What you need to do ▸ Retype all of the data below verbatim, omitting the pictures from your answer.

(Text extracted at the page level)
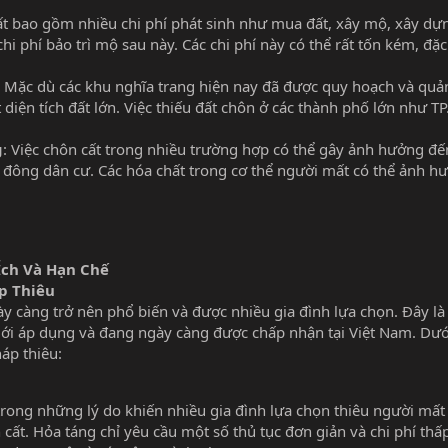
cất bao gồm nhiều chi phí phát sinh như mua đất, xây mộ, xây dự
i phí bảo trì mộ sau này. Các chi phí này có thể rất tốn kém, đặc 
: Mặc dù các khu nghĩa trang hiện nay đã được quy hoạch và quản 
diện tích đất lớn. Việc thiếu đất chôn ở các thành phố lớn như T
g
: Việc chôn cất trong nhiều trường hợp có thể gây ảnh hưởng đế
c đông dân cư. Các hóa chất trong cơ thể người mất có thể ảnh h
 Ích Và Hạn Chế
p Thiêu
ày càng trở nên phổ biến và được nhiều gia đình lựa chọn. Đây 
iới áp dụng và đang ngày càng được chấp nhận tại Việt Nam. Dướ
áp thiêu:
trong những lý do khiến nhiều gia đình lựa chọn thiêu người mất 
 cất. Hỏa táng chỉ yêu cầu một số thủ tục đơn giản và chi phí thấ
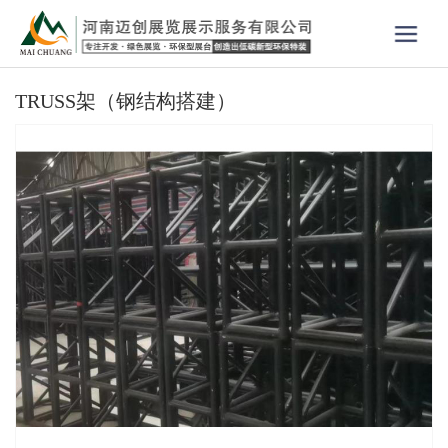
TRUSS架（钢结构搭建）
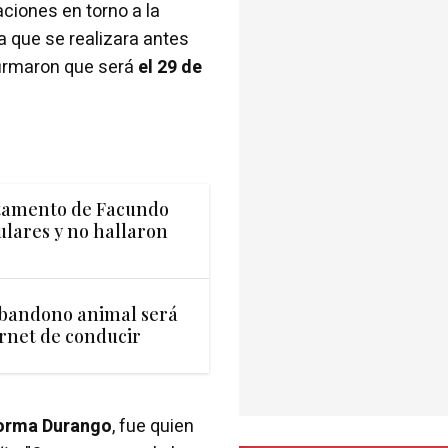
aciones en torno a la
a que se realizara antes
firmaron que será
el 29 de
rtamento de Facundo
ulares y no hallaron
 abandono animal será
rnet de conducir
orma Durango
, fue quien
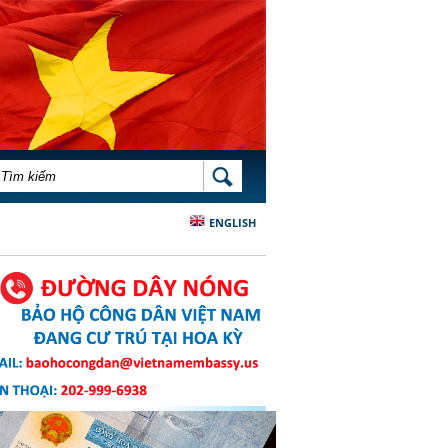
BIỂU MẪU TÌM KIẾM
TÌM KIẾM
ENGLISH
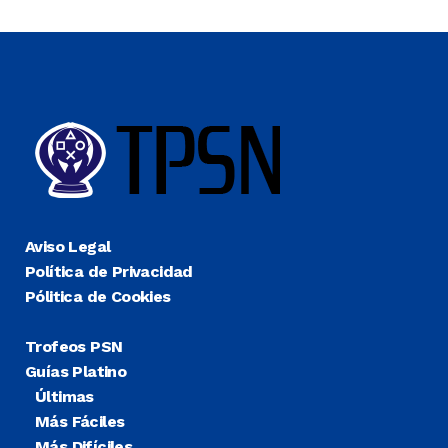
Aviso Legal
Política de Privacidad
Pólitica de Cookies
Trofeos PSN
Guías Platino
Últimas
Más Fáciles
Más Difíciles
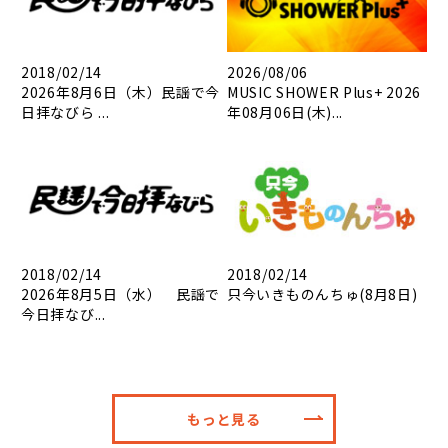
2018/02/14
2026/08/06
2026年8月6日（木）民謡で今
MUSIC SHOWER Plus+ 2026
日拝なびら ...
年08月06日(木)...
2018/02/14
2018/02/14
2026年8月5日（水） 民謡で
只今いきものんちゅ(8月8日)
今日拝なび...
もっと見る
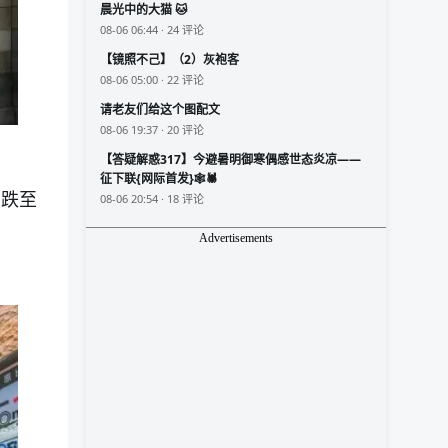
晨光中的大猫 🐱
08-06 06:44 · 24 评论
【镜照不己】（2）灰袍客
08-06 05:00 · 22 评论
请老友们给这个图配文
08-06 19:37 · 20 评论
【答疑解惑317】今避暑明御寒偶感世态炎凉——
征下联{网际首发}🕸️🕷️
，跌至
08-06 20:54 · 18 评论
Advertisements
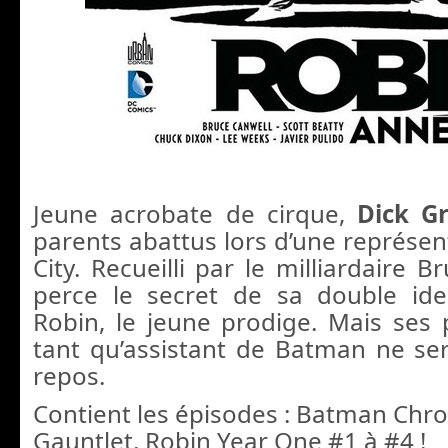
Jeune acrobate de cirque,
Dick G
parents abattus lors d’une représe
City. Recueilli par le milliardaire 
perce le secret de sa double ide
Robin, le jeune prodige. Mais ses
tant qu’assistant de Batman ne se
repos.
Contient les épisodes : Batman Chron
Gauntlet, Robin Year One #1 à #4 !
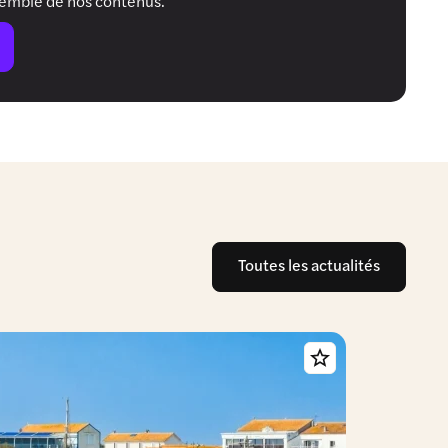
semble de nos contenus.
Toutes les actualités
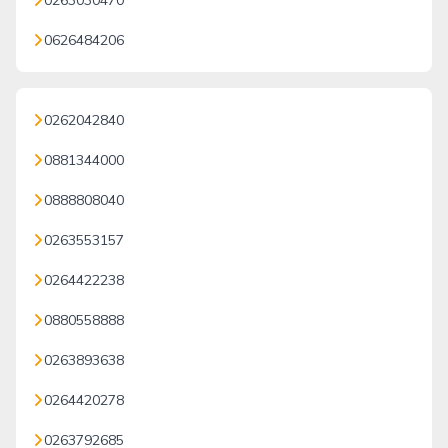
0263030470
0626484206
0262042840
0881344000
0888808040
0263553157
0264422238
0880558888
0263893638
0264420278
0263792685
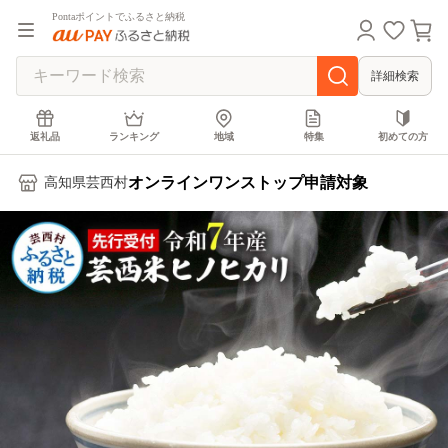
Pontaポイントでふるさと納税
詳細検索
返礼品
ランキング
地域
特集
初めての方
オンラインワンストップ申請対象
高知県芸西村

Result of this task ▸
cất bao gồm nhiều chi phí phát sinh như mua đất, xây mộ, xây dự
i phí bảo trì mộ sau này. Các chi phí này có thể rất tốn kém, đặc 
: Mặc dù các khu nghĩa trang hiện nay đã được quy hoạch và quản 
diện tích đất lớn. Việc thiếu đất chôn ở các thành phố lớn như T
g
: Việc chôn cất trong nhiều trường hợp có thể gây ảnh hưởng đế
c đông dân cư. Các hóa chất trong cơ thể người mất có thể ảnh h
 Ích Và Hạn Chế
p Thiêu
ày càng trở nên phổ biến và được nhiều gia đình lựa chọn. Đây 
iới áp dụng và đang ngày càng được chấp nhận tại Việt Nam. Dướ
áp thiêu:
trong những lý do khiến nhiều gia đình lựa chọn thiêu người mất 
 cất. Hỏa táng chỉ yêu cầu một số thủ tục đơn giản và chi phí thấ
TRUSS架（钢结构搭建）
aciones en torno a la
a que se realizara antes
firmaron que será
el 29 de
rtamento de Facundo
ulares y no hallaron
 abandono animal será
rnet de conducir
orma Durango
, fue quien
BIỂU MẪU TÌM KIẾM
TÌM KIẾM
ENGLISH
Aviso Legal
Política de Privacidad
Pólitica de Cookies
Trofeos PSN
Guías Platino
Últimas
Más Fáciles
Más Difíciles
2018/02/14
2026/08/06
2026年8月6日（木）民謡で今
MUSIC SHOWER Plus+ 2026
日拝なびら ...
年08月06日(木)...
2018/02/14
2018/02/14
2026年8月5日（水） 民謡で
只今いきものんちゅ(8月8日)
今日拝なび...
もっと見る
晨光中的大猫 🐱
08-06 06:44 · 24 评论
【镜照不己】（2）灰袍客
08-06 05:00 · 22 评论
请老友们给这个图配文
08-06 19:37 · 20 评论
【答疑解惑317】今避暑明御寒偶感世态炎凉——
征下联{网际首发}🕸️🕷️
，跌至
08-06 20:54 · 18 评论
Advertisements
Jeune acrobate de cirque,
Dick G
parents abattus lors d’une représe
City. Recueilli par le milliardaire 
perce le secret de sa double ide
Robin, le jeune prodige. Mais ses
tant qu’assistant de Batman ne se
repos.
Contient les épisodes : Batman Chron
Gauntlet, Robin Year One #1 à #4 !
semble de nos contenus.
Toutes les actualités
0263030470
0626484206
0262042840
0881344000
0888808040
0263553157
0264422238
0880558888
0263893638
0264420278
0263792685
Pontaポイントでふるさと納税
詳細検索
返礼品
ランキング
地域
特集
初めての方
オンラインワンストップ申請対象
高知県芸西村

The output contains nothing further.